Mars Ingenuity Led by Grainger Engineer MiMi Aung

It’s no small thing to fly a small thing on another planet.

Fall 2021

Ingenuity, a helicopter weighing less than two kilograms, lifted off from the surface of Mars on its first mission in April 2021. Because of Mars’ thin atmosphere, it needed to generate five times more lift than it would have needed on Earth – using rechargeable batteries that provide less juice than a typical laptop. The planet’s magnetic field is inconsistent, so, rather than a compass, Ingenuity’s navigation system relies on a camera that tracks the Sun.

“Feasibility of flight on Mars was questioned by many at the start. And reasonably so,” according to MiMi Aung, an alumna of the Department of Electrical & Computer Engineering who has worked at NASA’s Jet Propulsion Lab for more than 30 years.

Ingeniuty team celebrates flying helicopter on Mars
Members of NASA's Ingenuity helicopter team in the Space Flight Operations Facility at NASA's Jet Propulsion Laboratory react to data showing that the helicopter completed its first flight on April 19, 2021.

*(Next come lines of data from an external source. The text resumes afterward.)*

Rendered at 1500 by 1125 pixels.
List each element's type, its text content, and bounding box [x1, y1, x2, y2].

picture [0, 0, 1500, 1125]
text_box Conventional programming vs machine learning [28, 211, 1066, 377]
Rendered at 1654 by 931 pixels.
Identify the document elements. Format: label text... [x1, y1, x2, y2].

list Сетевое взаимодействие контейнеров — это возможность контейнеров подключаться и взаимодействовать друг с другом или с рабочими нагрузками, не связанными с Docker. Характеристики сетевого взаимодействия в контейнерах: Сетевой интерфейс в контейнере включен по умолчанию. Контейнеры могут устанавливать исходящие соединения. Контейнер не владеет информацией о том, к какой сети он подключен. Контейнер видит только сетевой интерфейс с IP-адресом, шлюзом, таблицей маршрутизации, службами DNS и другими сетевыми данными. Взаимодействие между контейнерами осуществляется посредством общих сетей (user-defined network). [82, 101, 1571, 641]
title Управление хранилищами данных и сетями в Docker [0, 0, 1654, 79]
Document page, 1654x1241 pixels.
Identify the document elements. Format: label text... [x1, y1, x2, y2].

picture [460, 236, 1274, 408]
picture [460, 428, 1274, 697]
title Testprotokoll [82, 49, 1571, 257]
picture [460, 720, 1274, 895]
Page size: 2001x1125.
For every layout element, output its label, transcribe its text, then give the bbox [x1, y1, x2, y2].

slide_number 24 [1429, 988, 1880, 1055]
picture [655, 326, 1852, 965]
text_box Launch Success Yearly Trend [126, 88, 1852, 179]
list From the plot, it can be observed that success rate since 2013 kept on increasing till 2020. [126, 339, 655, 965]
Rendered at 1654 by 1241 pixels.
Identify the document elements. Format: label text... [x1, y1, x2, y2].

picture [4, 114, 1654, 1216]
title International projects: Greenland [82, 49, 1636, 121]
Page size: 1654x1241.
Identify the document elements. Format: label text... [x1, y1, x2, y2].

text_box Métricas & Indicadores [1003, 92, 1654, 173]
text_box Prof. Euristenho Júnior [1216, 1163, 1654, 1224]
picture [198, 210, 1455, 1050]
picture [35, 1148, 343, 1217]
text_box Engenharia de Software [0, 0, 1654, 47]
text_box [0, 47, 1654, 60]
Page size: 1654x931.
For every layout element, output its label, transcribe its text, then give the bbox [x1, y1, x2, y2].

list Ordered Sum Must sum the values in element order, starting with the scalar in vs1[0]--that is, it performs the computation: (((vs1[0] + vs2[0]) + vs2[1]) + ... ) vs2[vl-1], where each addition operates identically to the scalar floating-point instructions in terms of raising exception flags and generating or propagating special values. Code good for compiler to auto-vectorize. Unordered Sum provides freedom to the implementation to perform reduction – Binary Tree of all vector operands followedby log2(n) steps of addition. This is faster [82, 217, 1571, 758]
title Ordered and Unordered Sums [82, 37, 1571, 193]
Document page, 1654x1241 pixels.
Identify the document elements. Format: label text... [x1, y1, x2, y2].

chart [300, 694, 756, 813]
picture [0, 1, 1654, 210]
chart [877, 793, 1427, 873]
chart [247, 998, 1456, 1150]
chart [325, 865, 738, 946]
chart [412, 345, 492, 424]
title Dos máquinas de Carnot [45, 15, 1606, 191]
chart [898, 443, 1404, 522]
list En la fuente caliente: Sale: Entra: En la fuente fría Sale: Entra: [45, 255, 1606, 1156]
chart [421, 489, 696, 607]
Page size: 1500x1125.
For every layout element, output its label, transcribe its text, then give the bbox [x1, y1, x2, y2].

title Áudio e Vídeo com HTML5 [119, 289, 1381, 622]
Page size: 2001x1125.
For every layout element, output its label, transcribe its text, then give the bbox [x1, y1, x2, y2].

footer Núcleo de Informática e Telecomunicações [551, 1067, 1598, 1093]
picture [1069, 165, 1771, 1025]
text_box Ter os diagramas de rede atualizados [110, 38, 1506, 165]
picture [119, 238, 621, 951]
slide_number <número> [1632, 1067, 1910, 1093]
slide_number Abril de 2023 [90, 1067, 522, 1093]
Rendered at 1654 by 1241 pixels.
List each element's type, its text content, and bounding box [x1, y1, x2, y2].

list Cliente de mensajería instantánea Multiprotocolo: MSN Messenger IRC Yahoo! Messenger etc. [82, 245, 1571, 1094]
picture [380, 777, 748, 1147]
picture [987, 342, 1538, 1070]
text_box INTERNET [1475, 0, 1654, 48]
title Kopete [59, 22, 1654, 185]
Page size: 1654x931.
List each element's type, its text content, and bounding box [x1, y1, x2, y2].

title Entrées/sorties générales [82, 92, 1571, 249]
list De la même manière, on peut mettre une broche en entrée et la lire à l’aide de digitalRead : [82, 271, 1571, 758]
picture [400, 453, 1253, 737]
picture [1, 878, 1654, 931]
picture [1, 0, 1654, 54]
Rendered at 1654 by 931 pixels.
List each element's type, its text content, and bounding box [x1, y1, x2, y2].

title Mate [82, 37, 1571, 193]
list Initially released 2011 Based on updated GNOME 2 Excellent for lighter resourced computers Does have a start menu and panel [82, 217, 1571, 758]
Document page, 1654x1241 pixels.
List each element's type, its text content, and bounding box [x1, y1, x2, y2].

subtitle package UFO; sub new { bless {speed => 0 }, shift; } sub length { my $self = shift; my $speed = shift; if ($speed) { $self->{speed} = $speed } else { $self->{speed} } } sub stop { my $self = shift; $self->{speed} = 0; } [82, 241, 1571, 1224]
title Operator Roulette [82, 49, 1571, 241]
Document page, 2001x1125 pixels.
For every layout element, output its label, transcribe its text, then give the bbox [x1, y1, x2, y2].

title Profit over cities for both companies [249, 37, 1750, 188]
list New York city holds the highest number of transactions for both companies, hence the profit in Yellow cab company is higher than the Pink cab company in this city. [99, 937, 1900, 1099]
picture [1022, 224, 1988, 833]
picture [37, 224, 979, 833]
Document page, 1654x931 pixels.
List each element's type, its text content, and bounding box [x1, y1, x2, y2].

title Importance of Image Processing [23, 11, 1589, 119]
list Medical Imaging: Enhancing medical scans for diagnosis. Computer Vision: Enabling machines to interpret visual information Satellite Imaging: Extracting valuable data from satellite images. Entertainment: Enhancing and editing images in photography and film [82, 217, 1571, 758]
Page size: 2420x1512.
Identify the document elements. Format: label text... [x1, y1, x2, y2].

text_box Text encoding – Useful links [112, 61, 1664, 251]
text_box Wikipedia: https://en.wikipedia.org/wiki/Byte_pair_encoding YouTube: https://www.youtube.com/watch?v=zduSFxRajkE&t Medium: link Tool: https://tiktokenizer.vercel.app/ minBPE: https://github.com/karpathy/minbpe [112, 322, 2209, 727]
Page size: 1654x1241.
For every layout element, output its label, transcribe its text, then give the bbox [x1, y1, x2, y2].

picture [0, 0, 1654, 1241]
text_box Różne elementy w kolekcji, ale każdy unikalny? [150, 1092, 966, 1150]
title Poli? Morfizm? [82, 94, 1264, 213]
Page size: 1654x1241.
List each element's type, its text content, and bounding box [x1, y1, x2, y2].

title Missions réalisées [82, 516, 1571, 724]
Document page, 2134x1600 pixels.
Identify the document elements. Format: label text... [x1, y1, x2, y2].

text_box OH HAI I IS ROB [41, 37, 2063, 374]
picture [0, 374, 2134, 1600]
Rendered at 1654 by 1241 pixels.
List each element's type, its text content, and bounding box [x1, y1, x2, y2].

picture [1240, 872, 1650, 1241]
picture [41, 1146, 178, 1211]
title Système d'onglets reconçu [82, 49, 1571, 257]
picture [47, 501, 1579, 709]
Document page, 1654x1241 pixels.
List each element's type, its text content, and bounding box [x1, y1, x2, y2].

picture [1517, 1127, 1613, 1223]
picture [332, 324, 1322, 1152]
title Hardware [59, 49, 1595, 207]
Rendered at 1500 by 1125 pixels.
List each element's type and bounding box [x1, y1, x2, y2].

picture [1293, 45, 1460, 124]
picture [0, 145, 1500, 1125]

She knows how tough those questions were, as leader of the Ingenuity project. But, with shake-down runs out of the way, Ingenuity is now in operation – helping its larger cousin, the Perseverance rover, plot a course.

“The constraints that we faced were extremely demanding…but our team jumped at the opportunity, approaching the challenge systematically. Starting with the fundamentals, predicting the lift, drag, dynamics through system analysis and simulations and designing a control system around the predicted dynamics. Building and testing a series of systems that ultimately met the stringent requirements. This took outstanding feats from all the technical disciplines involved – flight controls, aerodynamics, mechanical, electrical, software, firmware, thermal, telecommunications, materials, and processes. The list continues,” she told Grainger Engineering students not long after Ingenuity’s first flights.

“For the system design to converge, every technical discipline had to excel in their own area and had to thoroughly understand the system context. Really hard! But also really fun in a stressful and exhilarating way, as we overcame these challenges that looked daunting at the start.”